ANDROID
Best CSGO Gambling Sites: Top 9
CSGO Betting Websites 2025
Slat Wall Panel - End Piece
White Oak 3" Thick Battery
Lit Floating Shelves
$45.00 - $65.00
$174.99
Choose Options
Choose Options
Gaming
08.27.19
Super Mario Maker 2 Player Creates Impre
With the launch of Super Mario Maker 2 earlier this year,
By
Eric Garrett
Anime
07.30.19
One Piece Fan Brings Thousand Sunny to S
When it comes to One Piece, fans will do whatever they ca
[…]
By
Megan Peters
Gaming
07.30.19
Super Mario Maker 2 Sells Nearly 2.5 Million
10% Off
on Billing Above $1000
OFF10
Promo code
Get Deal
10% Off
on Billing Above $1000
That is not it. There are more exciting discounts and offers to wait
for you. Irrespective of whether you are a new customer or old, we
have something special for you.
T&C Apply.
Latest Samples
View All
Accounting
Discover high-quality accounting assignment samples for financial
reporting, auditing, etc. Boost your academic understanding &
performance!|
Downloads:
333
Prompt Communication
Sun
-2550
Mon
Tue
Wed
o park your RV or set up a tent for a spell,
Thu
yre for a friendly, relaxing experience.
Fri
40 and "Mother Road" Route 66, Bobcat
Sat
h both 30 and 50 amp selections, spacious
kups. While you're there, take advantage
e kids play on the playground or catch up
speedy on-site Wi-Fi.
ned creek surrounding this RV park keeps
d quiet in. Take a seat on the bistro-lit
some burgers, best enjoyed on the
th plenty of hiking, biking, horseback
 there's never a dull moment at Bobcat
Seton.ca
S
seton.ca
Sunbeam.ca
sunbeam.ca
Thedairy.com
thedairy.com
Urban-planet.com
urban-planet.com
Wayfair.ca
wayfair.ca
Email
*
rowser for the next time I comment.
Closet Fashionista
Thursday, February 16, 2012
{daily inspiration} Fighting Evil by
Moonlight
══════
What the exercise asks
Please copy out the stretch of the records from their very beginning through the line containing "That is not", including both ends and changing nothing.

Task result
ANDROID
Best CSGO Gambling Sites: Top 9
CSGO Betting Websites 2025
Slat Wall Panel - End Piece
White Oak 3" Thick Battery
Lit Floating Shelves
$45.00 - $65.00
$174.99
Choose Options
Choose Options
Gaming
08.27.19
Super Mario Maker 2 Player Creates Impre
With the launch of Super Mario Maker 2 earlier this year,
By
Eric Garrett
Anime
07.30.19
One Piece Fan Brings Thousand Sunny to S
When it comes to One Piece, fans will do whatever they ca
[…]
By
Megan Peters
Gaming
07.30.19
Super Mario Maker 2 Sells Nearly 2.5 Million
10% Off
on Billing Above $1000
OFF10
Promo code
Get Deal
10% Off
on Billing Above $1000
That is not it. There are more exciting discounts and offers to wait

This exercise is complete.